Timestamp: 45th of Spring, 518 AV
Kelski wasn’t going to make the same mistake that another jeweler had done with the opals. Instead, she filled a porcelain crucible with sand, buried the opals in it so they weren’t touching each other or the sides, then nestled them into the hearth in Jaren’s room that was constantly burning. She didn’t put the container directly in the fire, but off to the side where it would stay uniformly warm and get ‘cured’ over the next few days. The curing would prevent any craze from happening from her cuts, then she could care for them. The sand leveled out the heat, evening it throughout the gemstones, and made the heat treatment far safer for the fragile finicky stones. Direct heat would work, but it could crack them when they touched surfaces, each other, or heated unevenly… causing the crazing or worse… total destruction.
Once the curing was underway and she was freed up, Kelski returned to the small gathering of stones and metal left to work. She ended up pulling three more opals from her pile of ‘to be done’ stones and looked them over. Under the lens, it was revealed she had three different types. They were all fire opals, but the first one was a small solid opal that just needed cleaning. The second opal was a doublet that looked to be two layers… a thin slice of well cut opal over the top of a black stone that looked to be really common onyx. Kelski tilted her head, judged that particular stone to just need cleaning, and perhaps set into something lovely to improve its value. The third stone was complicated. It was a triplet. That meant that someone had turned a pavilion of clear quartz, underlaid a layer of very expensive precious opal beneath it, and then put a dark stone beneath…a layer of common opal that had no nacre on it. It was a lovely setting, but perhaps had been passed off as something it wasn’t. The Kelvic deemed that one to be ‘clean only’ too.

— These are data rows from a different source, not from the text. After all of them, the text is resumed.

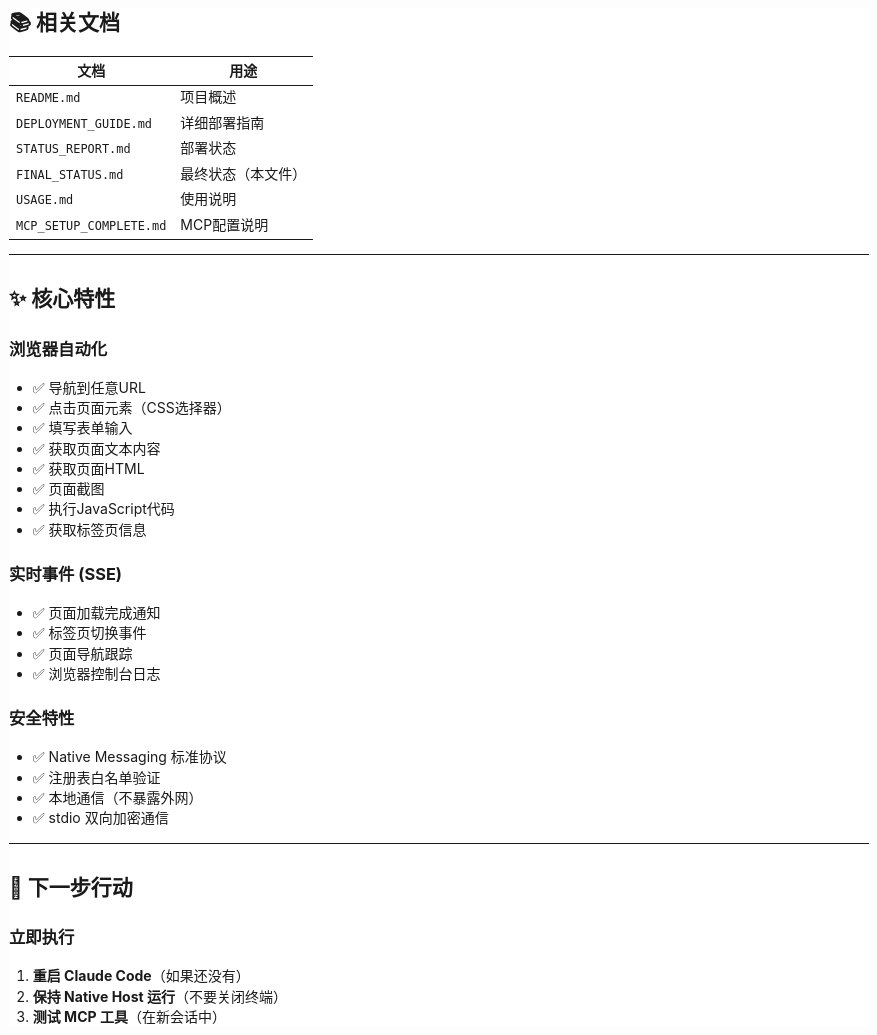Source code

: 
## 📚 相关文档

| 文档 | 用途 |
|------|------|
| `README.md` | 项目概述 |
| `DEPLOYMENT_GUIDE.md` | 详细部署指南 |
| `STATUS_REPORT.md` | 部署状态 |
| `FINAL_STATUS.md` | 最终状态（本文件）|
| `USAGE.md` | 使用说明 |
| `MCP_SETUP_COMPLETE.md` | MCP配置说明 |

---

## ✨ 核心特性

### 浏览器自动化
- ✅ 导航到任意URL
- ✅ 点击页面元素（CSS选择器）
- ✅ 填写表单输入
- ✅ 获取页面文本内容
- ✅ 获取页面HTML
- ✅ 页面截图
- ✅ 执行JavaScript代码
- ✅ 获取标签页信息

### 实时事件 (SSE)
- ✅ 页面加载完成通知
- ✅ 标签页切换事件
- ✅ 页面导航跟踪
- ✅ 浏览器控制台日志

### 安全特性
- ✅ Native Messaging 标准协议
- ✅ 注册表白名单验证
- ✅ 本地通信（不暴露外网）
- ✅ stdio 双向加密通信

---

## 🎯 下一步行动

### 立即执行
1. **重启 Claude Code**（如果还没有）
2. **保持 Native Host 运行**（不要关闭终端）
3. **测试 MCP 工具**（在新会话中）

Opals needed careful care. They were super porous and if they were layered like the doublet and triplet was, they could not be submerged. The solid opal she put a bit of soap into warm water and soaked it. Then she took a soft brush and scrubbed it clean and set it aside. The doublet and triplet she couldn’t do that too. The warm water might separate the layers and damage the stone. So she dipped a small rag in her warm soapy water and simply wiped down the two stones. Setting them all out in a row, she looked them over and decided three rings would be acceptable. The opals were stunning in their own right, so a fancy setting wouldn’t be suitable.

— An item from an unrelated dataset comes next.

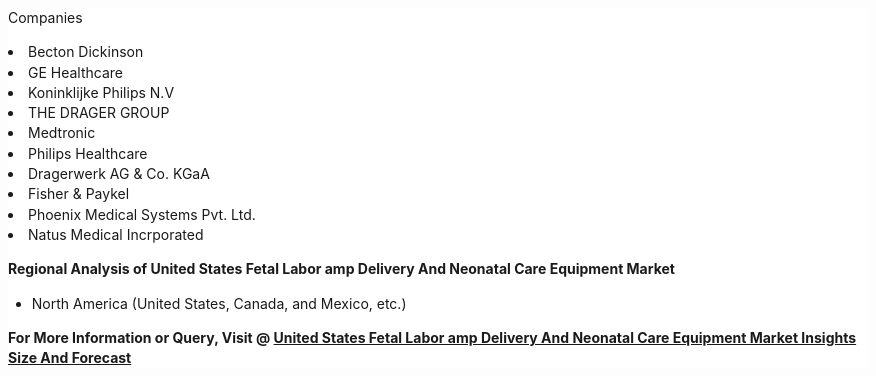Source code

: Companies</strong></p><div data-test-id=""><p><li>Becton Dickinson</li><li> GE Healthcare</li><li> Koninklijke Philips N.V</li><li> THE DRAGER GROUP</li><li> Medtronic</li><li> Philips Healthcare</li><li> Dragerwerk AG & Co. KGaA</li><li> Fisher & Paykel</li><li> Phoenix Medical Systems Pvt. Ltd.</li><li> Natus Medical Incrporated</li></p><div><strong>Regional Analysis of&nbsp;United States Fetal Labor amp Delivery And Neonatal Care Equipment Market</strong></div><ul><li dir="ltr"><p dir="ltr">North America&nbsp;(United States, Canada, and Mexico, etc.)</p></li></ul><p><strong>For More Information or Query, Visit @&nbsp;</strong><strong><a href="https://www.verifiedmarketreports.com/product/fetal-labor-amp-delivery-and-neonatal-care-equipment-market/?utm_source=Github&amp;utm_medium=219" target="_blank">United States Fetal Labor amp Delivery And Neonatal Care Equipment Market Insights Size And Forecast</a></strong></p></div>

The largest opal she decided to place in a six-prong setting with just a singular solitaire band. Four prongs were secure enough, but opals were fragile and soft, so having six prongs nestled them in more securely and kept the opal in its place if a singular prong got damaged. Whereas, in a four prong, all it took was one prong getting loose and the possibility of the stone being damaged ran high. Kelski didn’t like taking chances with precious stones.